What else can explain our present government’s insistence that no important announcement be made except in the presence of three flags: the national one, plus the Aboriginal and Torres Strait Islander ones. These days entities that wouldn’t dream of toasting the king at a formal dinner, or beginning any official proceedings with a prayer, now routinely begin their activities with an acknowledgment of the traditional Indigenous owners, as if that’s the only cultural inheritance that matters; and even though Christianity, or “the coming of the light”, is almost certainly more important to more Indigenous people than ancestor worship.

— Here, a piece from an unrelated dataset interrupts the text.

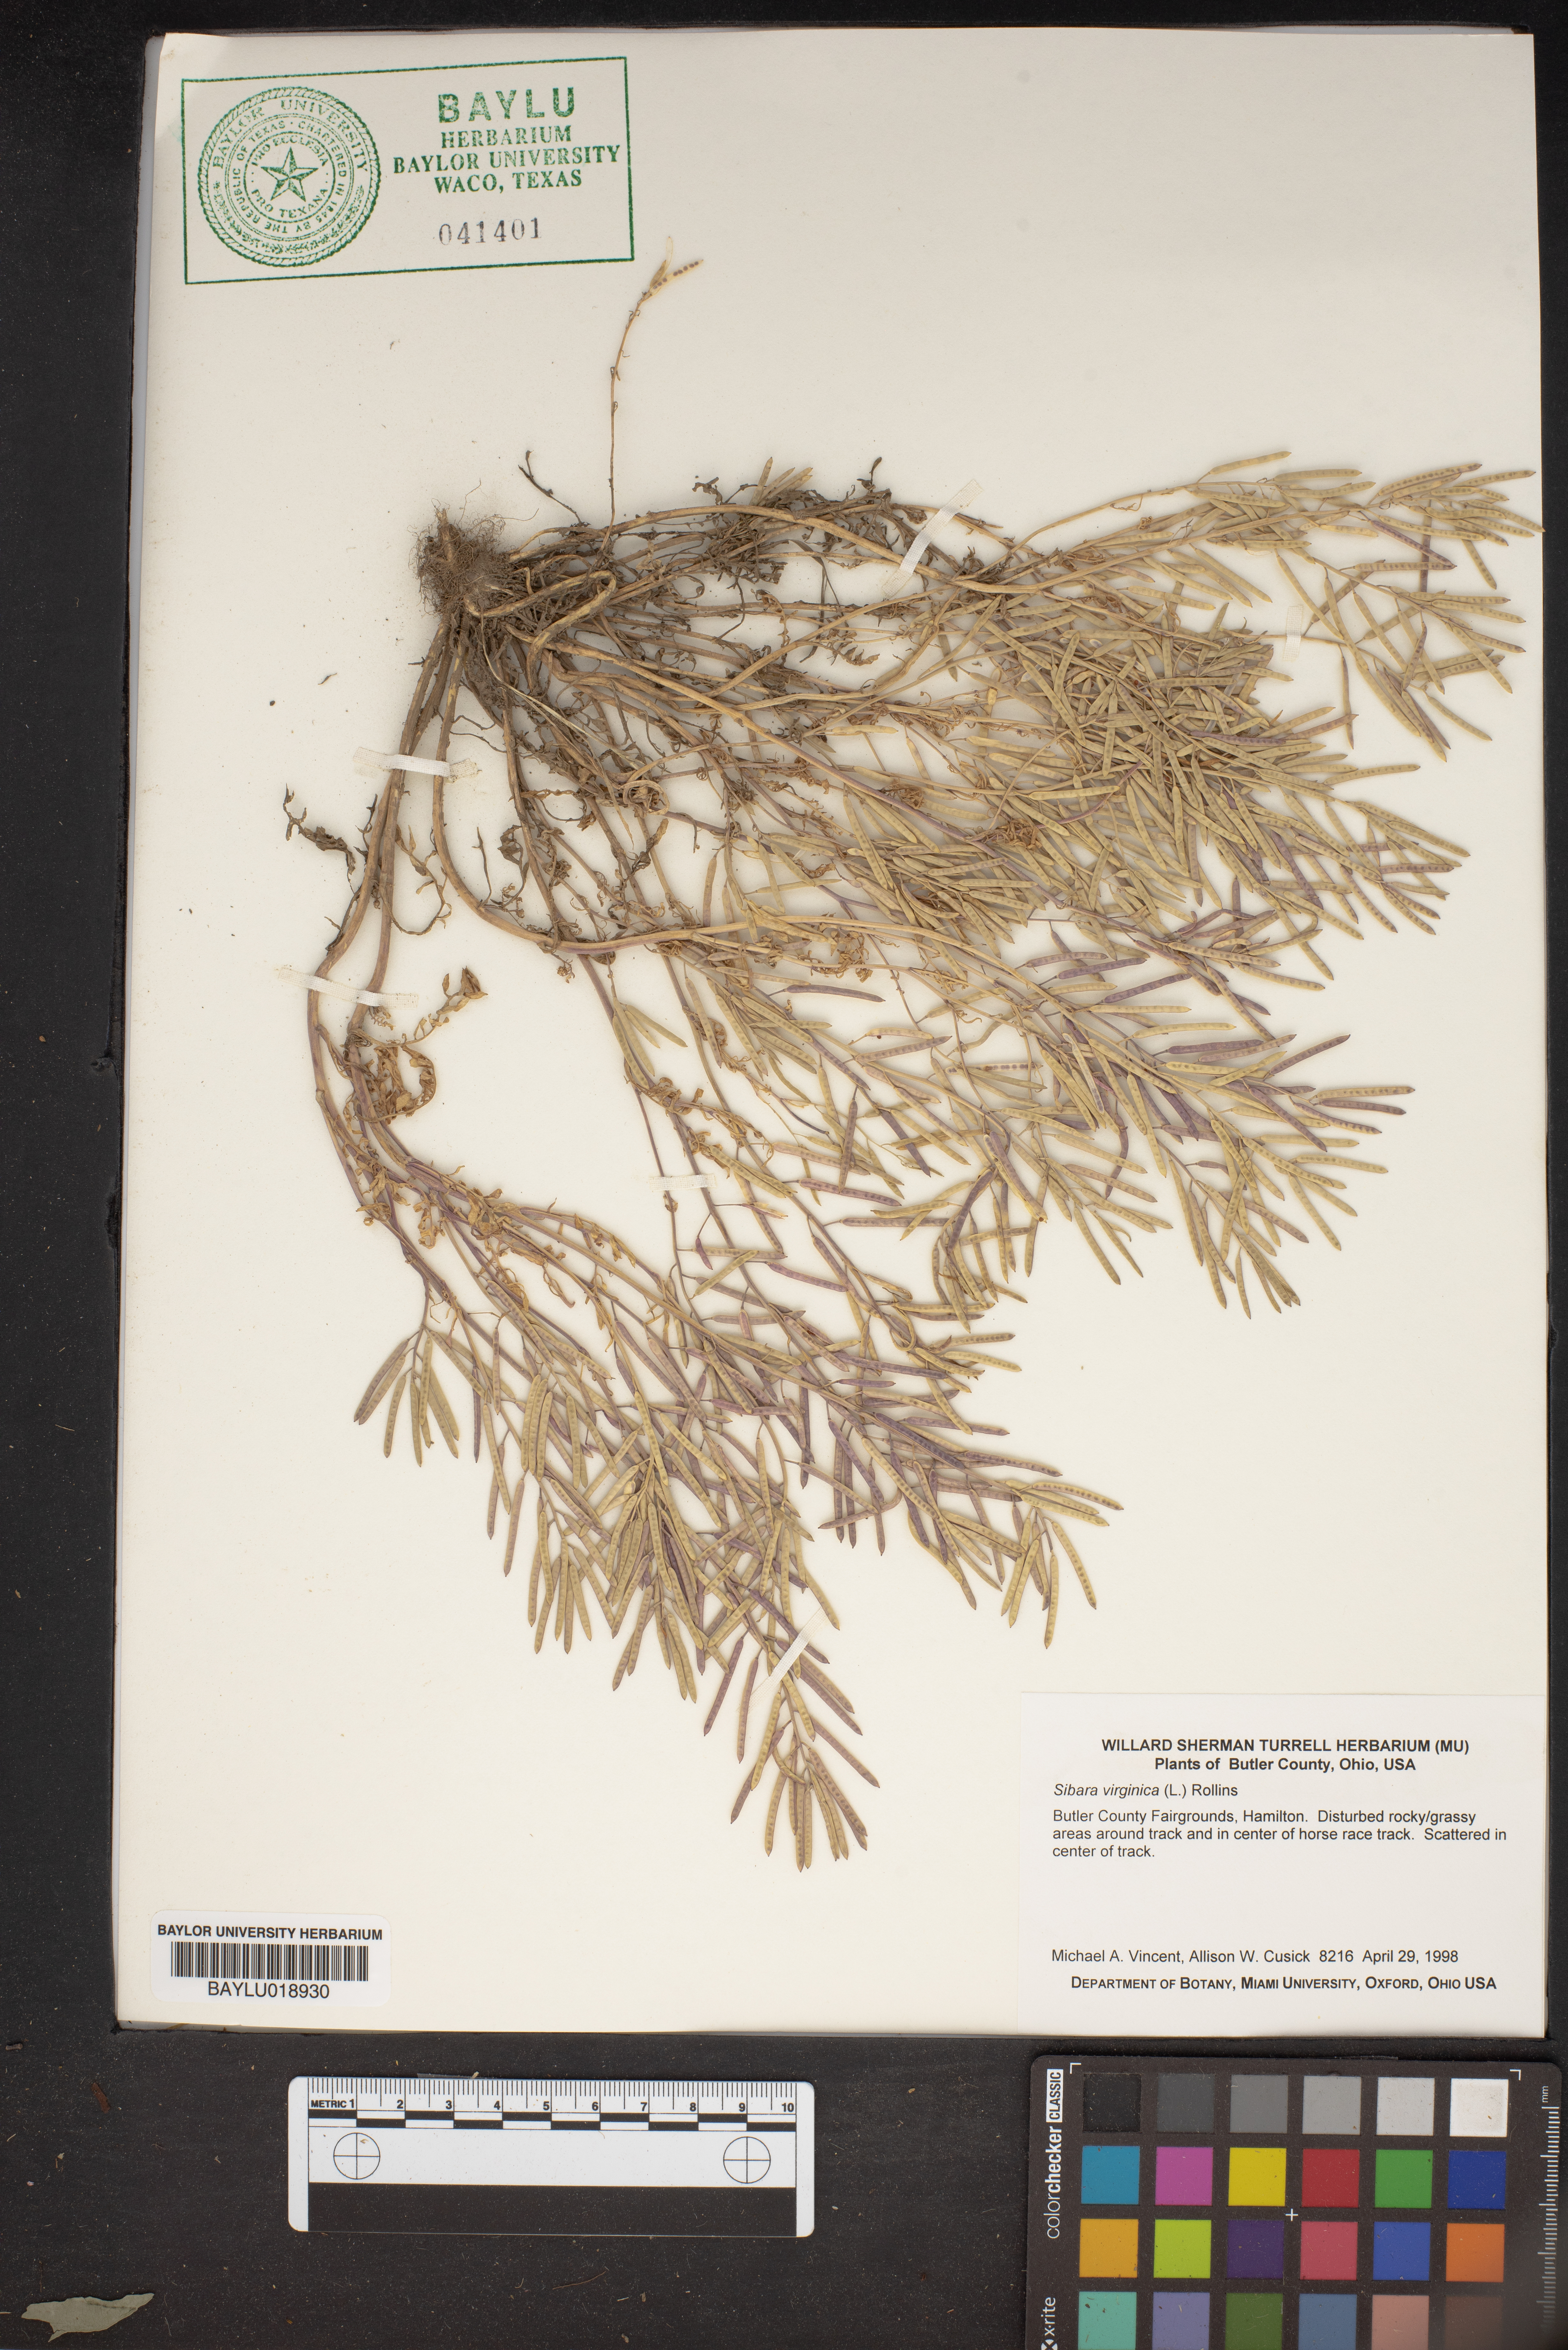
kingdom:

Until we have elected leaders brave enough to drop the pieties that imply that our country belongs to some of us more than to all of us; and to stop flying the flags of some of us co-equally with the flag of all of us, there’s really no hope of reversing the cultural decay that’s behind our strategic confusion. Are we collectively capable of recovering the historical memories and cultural self-confidence required to face this civilisational challenge? Sterner times could soon force us to rediscover our better selves. 

This is adapted from a speech this week to the Danube Institute in Budapest.